È un romanzo ricco, preciso e gustosamente breve quello di Matteo Marchesini, uno dei critici più curiosi della generazione dei trentenni, già poeta (Marcia nuziale) e saggista (Soli e civili). Con “Atti Mancati” (pp.125,€13, Voland edizioni, 2013), candidato allo Strega 2013, l’autore si imbatte nel romanzo intimista, da alcova, mescolando sapientemente quell’estro critico che più lo appartiene: una storia d’amore e di suspense con, in parallelo, la riflessione letteraria sul ruolo della scrittura e del romanzo in genere.
Nel cuore di Bologna, Marco Molinari, protagonista e voce narrante, è un intellettuale 33enne diviso tra incombenze giornalistiche, incarichi editoriali saltuari e il tentativo di finire un romanzo, un uomo che vive la sua esistenza cocciutamente a occhi chiusi. Improvvisamente, chiamato dal suo direttore a scrivere un articolo sull’onorificenza data in città all’amico e maestro universitario Bernardo Pagi, rincontra Lucia, la ragazza che lo ha lasciato tre anni prima senza alcuna spiegazione. Da quell’istante, il passato sembra ritornare con tutti i suoi fantasmi, quei ricordi che Marco fuggiva senza afferrare, e che adesso si ripresentano più reali di prima con l’insistenza di una spiegazione, a partire dalla morte dell’amico Ernesto, morto in un incidente stradale, e del suo romanzo tronco. Lucia è incalzante e come un erinni costringe Marco a rianalizzare un passato lasciato in sospeso, cui dovrà rapportarsi, per non restare così “impaludato” e asettico come il suo romanzo.
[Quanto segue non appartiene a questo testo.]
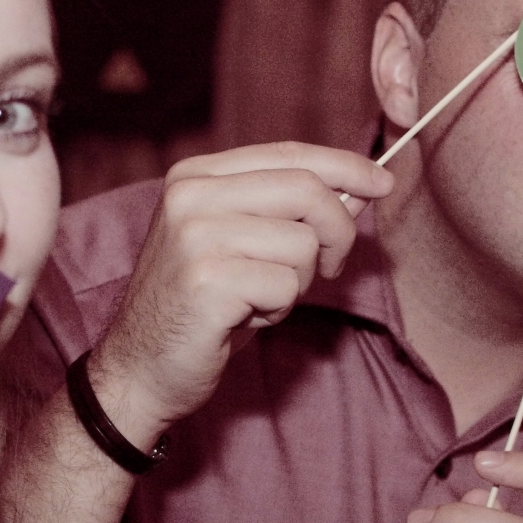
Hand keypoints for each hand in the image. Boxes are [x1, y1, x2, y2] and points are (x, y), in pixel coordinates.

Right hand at [87, 142, 390, 446]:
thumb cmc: (201, 307)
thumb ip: (289, 211)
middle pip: (306, 189)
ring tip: (260, 299)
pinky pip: (286, 285)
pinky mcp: (206, 280)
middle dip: (339, 231)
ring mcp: (195, 235)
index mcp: (196, 176)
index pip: (288, 154)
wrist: (140, 368)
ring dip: (299, 282)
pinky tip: (244, 318)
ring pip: (303, 243)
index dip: (344, 167)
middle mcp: (191, 195)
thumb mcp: (242, 243)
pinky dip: (279, 310)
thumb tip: (360, 188)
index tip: (382, 181)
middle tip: (333, 267)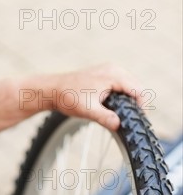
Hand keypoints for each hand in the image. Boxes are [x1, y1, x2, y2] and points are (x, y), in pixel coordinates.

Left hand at [23, 63, 144, 130]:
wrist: (52, 90)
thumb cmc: (68, 98)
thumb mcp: (87, 110)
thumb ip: (104, 117)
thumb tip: (119, 125)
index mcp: (113, 75)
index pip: (138, 90)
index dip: (142, 107)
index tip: (138, 122)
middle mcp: (114, 69)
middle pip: (136, 87)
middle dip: (137, 104)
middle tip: (132, 122)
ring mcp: (109, 70)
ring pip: (129, 87)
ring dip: (130, 100)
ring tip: (125, 117)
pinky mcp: (104, 75)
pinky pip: (120, 85)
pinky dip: (122, 96)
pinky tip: (116, 108)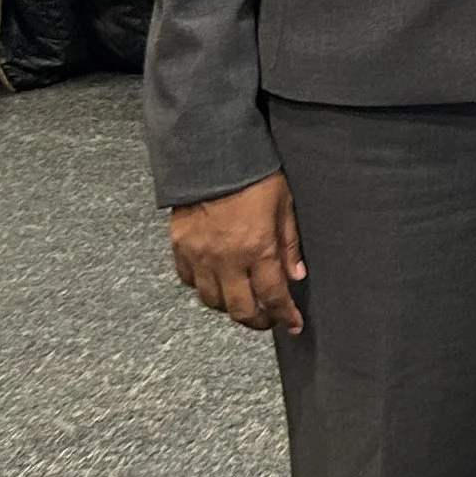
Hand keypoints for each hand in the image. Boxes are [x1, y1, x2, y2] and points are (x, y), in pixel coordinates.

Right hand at [169, 172, 305, 332]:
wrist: (210, 153)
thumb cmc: (254, 173)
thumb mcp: (284, 203)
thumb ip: (289, 243)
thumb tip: (296, 275)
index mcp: (256, 249)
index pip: (273, 296)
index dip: (285, 315)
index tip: (294, 324)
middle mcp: (225, 260)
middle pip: (240, 309)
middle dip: (258, 321)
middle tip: (270, 319)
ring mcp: (199, 256)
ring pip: (212, 301)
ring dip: (230, 307)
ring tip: (245, 301)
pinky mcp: (179, 247)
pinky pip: (189, 281)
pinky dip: (204, 287)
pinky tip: (217, 281)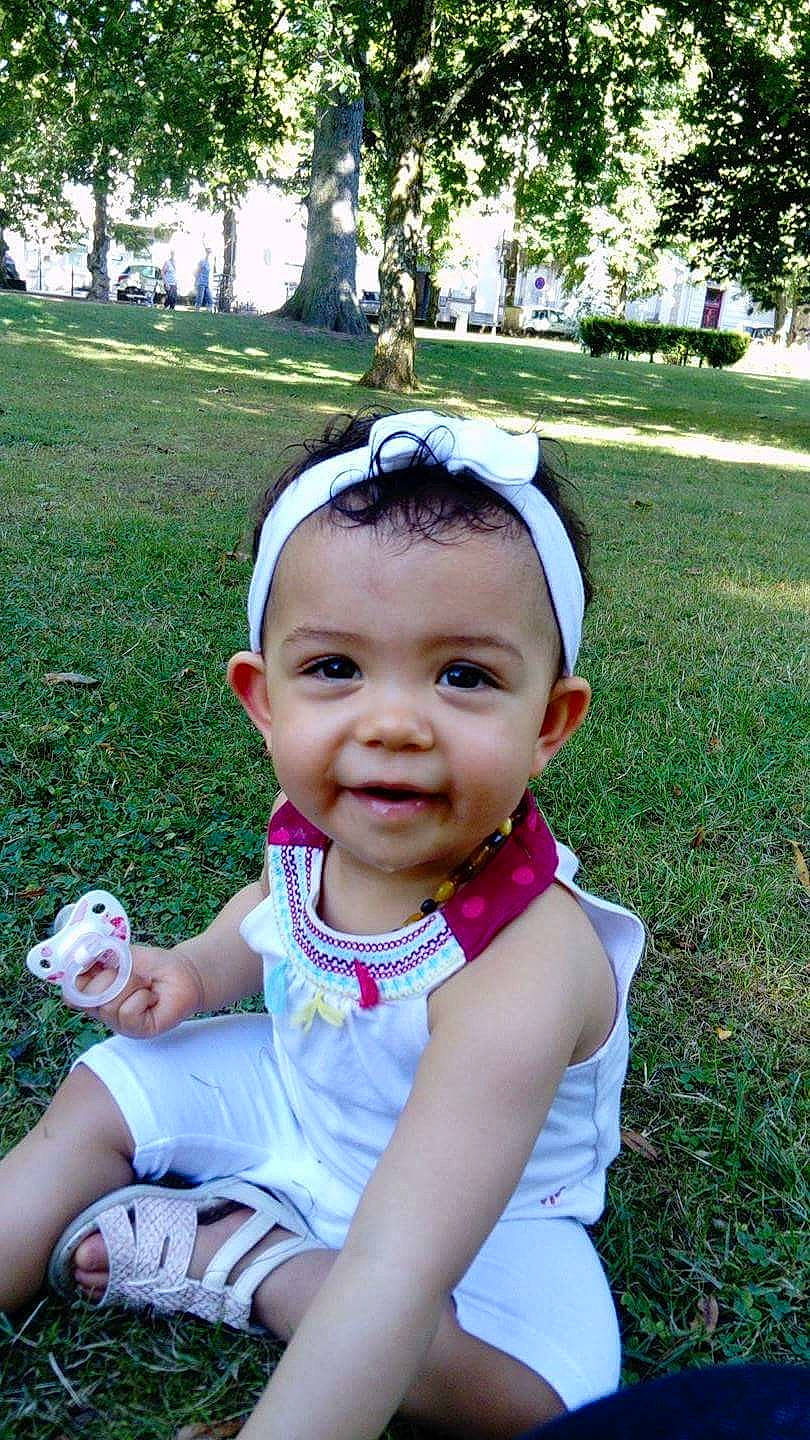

Una storia struggente che innerva pagine d’attesa e stupore. Una scrittura precisa, iconica e quasi impeccabile, da far percepire la tortuosa e lenta presa di consapevolezza del protagonista. In “Atti Mancati” c’è tutto: una storia d’amore incidentata e riscoperta, un’amicizia perduta, la psicanalisi freudiana del proprio io e lo sfondo di una società borghese con il precariato giovanile. Ma ad arricchire quello che potrebbe isolarsi in un romanzo da camera arriva il duo Molinari – Pagi, che sembrerebbe per alcune caratteristiche rinviare a quello Marchesini – Berardinelli, maestro dell’autore. Ed ecco che l’eco di una riflessione sulla scrittura come variegato specchio della realtà si intreccia all’esistenza stessa dei personaggi, legati tra loro come le pagine di un libro.
Un libro da leggere e interpretare, anche chiudendolo per un po’, ma di certo su cui ritornare per non lasciarsi sfuggire il finale.
E se è vero che Caproni giudicava un libro bello o brutto dalla concordanza delle prime e delle ultime parole di un testo, allora il romanzo di Marchesini sembra rispondere a questo metodo empirico. I personaggi si tormentano, ma alla fine trovano una pace condivisa che andrà oltre la morte, così “A un certo punto … verso le luci della Porta”.